#### RECORD EXTRACTS
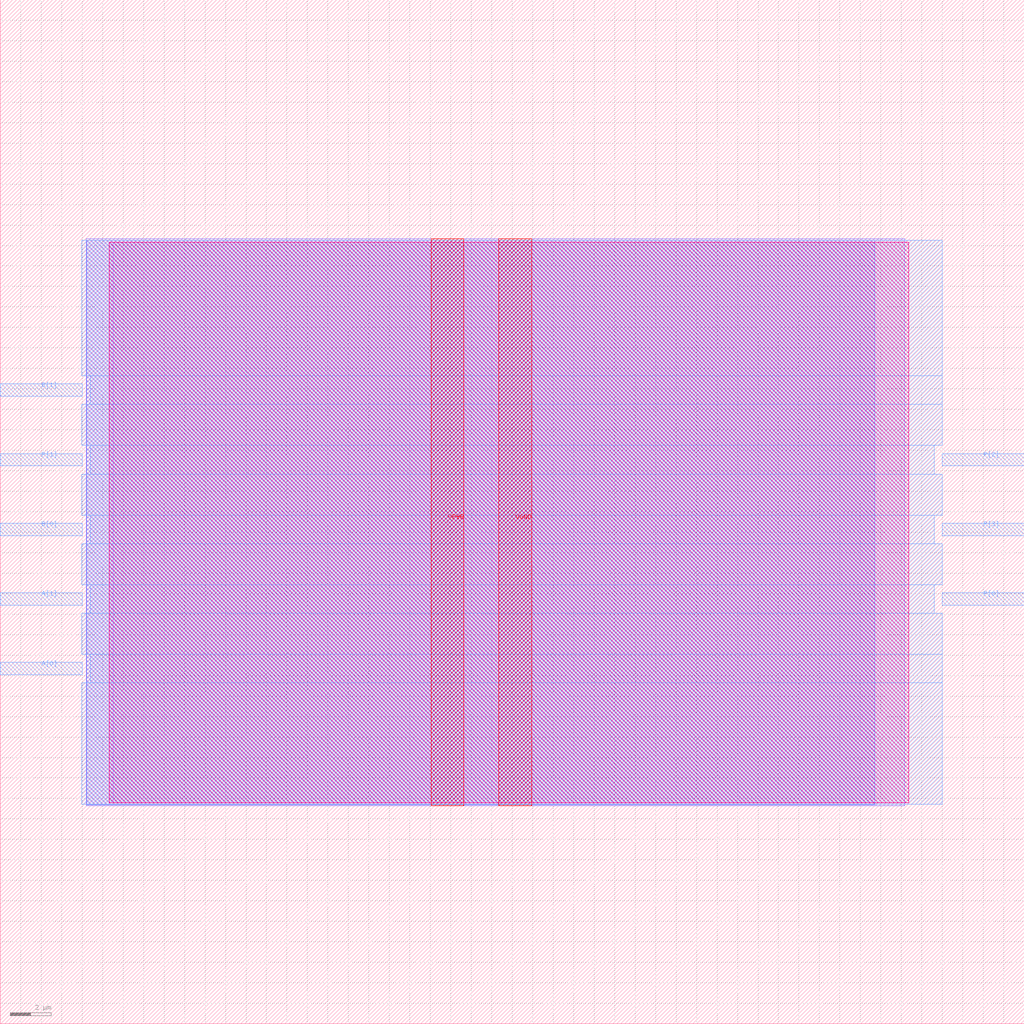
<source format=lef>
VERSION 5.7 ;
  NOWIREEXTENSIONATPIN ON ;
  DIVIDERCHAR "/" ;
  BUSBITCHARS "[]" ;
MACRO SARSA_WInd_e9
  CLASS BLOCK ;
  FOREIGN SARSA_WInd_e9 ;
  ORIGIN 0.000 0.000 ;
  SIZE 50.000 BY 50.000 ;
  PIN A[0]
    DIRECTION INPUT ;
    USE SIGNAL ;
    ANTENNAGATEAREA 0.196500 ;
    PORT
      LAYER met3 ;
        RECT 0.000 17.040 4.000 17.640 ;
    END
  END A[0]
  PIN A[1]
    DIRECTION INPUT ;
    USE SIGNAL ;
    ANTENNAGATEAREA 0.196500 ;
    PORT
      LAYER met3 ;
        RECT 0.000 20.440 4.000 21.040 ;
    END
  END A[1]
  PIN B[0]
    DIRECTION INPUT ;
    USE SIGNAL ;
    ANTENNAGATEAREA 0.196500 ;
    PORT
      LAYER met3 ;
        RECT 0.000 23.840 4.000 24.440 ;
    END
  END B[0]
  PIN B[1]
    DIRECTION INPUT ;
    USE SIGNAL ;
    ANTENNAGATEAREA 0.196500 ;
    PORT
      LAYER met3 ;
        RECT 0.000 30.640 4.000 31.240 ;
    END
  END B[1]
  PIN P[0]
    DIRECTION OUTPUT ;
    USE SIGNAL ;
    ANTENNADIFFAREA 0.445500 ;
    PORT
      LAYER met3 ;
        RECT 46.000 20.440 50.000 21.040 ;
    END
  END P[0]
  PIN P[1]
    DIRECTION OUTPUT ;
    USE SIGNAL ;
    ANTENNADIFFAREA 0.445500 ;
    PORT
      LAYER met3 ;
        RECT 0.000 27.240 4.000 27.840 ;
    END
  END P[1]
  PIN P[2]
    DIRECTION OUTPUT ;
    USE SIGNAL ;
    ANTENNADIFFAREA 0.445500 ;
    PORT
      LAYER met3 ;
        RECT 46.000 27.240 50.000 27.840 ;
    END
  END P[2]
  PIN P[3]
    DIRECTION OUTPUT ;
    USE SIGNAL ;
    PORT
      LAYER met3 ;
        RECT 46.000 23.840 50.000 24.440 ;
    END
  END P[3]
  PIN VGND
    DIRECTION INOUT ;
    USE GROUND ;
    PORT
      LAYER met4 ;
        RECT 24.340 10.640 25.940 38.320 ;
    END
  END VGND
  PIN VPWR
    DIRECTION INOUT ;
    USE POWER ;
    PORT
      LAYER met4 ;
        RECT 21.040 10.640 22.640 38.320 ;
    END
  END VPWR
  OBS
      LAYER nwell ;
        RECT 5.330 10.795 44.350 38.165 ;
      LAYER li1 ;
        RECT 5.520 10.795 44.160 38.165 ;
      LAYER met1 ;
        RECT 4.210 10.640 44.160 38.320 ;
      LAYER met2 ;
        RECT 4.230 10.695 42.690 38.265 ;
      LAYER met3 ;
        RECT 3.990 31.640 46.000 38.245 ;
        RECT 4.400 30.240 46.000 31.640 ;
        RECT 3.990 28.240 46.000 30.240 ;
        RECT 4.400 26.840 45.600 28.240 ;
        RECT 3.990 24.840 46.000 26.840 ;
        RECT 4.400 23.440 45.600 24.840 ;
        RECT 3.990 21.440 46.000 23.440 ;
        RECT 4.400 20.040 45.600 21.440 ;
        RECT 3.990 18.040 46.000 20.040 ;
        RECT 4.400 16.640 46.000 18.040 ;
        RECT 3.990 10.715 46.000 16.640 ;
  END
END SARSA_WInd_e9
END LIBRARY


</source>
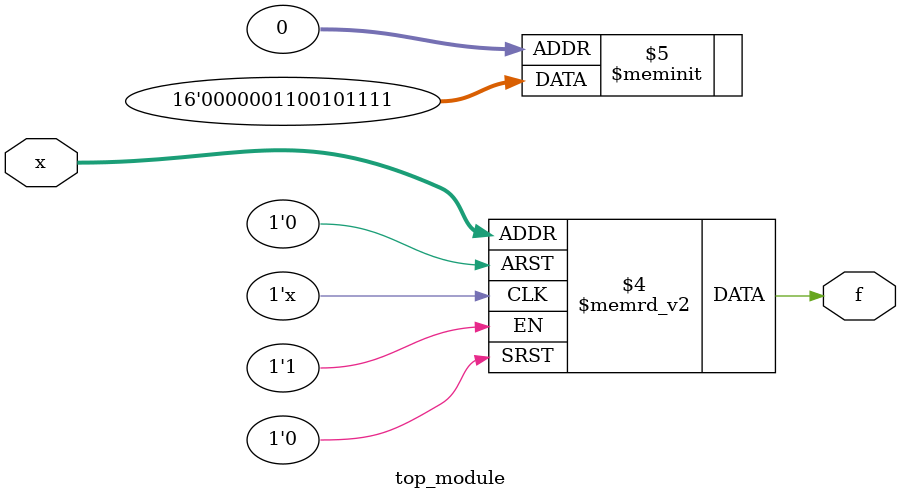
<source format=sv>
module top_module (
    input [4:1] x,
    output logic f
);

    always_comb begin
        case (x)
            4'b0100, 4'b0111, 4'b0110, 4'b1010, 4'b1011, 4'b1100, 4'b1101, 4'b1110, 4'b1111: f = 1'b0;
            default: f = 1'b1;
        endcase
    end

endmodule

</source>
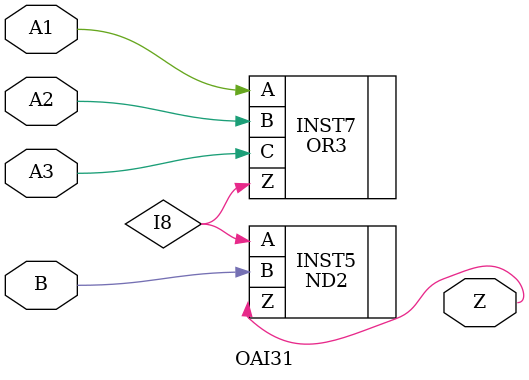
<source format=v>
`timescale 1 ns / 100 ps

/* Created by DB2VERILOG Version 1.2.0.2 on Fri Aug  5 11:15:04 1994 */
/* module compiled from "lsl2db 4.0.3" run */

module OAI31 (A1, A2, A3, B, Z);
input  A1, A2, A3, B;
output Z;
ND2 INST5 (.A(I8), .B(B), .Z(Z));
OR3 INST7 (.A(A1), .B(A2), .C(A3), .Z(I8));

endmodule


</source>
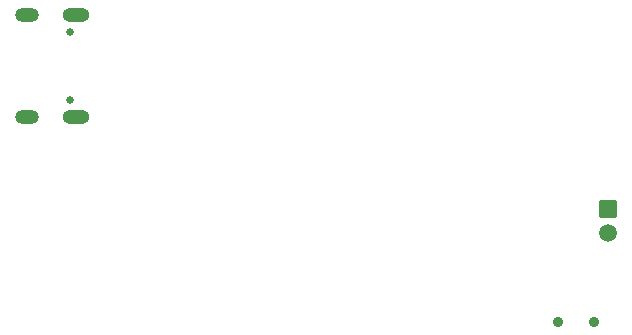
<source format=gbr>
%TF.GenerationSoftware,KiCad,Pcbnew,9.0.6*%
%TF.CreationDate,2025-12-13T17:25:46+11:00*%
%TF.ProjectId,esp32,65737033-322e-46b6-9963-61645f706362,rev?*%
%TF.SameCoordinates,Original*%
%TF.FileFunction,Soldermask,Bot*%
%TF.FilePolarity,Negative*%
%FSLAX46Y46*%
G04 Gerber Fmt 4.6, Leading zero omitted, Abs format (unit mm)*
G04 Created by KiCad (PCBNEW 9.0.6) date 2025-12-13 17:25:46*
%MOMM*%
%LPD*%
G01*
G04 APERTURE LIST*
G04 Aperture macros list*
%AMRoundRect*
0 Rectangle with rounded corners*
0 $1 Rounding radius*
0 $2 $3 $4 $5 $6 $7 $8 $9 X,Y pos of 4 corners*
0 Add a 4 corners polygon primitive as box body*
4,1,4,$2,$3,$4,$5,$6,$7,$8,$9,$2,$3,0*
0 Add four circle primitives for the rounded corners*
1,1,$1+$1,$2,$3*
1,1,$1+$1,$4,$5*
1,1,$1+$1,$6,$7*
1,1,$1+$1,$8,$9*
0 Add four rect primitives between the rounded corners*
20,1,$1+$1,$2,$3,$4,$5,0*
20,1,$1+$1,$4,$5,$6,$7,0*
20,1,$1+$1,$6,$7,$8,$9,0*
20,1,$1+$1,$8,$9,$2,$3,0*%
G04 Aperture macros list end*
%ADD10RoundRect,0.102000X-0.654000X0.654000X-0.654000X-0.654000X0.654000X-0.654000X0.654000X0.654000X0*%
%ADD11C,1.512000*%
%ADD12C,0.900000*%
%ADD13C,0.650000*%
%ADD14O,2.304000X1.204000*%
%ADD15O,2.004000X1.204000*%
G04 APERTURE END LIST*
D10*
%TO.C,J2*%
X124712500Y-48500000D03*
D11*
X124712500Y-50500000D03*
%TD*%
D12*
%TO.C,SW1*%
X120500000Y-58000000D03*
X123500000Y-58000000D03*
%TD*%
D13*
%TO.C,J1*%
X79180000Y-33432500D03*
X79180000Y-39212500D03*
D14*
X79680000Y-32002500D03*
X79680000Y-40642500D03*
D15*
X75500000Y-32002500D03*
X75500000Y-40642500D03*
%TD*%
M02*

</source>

#### EXERCISE GOAL
Within the material above, only the stretch from the line holding "RECT 3.990 24.840 46.000 26.840 ;" through the line holding "module compiled from" is to be restated exactly. Pictures are dropped.

#### ANSWER FOR THE TASK
        RECT 3.990 24.840 46.000 26.840 ;
        RECT 4.400 23.440 45.600 24.840 ;
        RECT 3.990 21.440 46.000 23.440 ;
        RECT 4.400 20.040 45.600 21.440 ;
        RECT 3.990 18.040 46.000 20.040 ;
        RECT 4.400 16.640 46.000 18.040 ;
        RECT 3.990 10.715 46.000 16.640 ;
  END
END SARSA_WInd_e9
END LIBRARY


</source>
<source format=sv>
module top_module (
    input [4:1] x,
    output logic f
);

    always_comb begin
        case (x)
            4'b0100, 4'b0111, 4'b0110, 4'b1010, 4'b1011, 4'b1100, 4'b1101, 4'b1110, 4'b1111: f = 1'b0;
            default: f = 1'b1;
        endcase
    end

endmodule

</source>
<source format=v>
`timescale 1 ns / 100 ps

/* Created by DB2VERILOG Version 1.2.0.2 on Fri Aug  5 11:15:04 1994 */
/* module compiled from "lsl2db 4.0.3" run */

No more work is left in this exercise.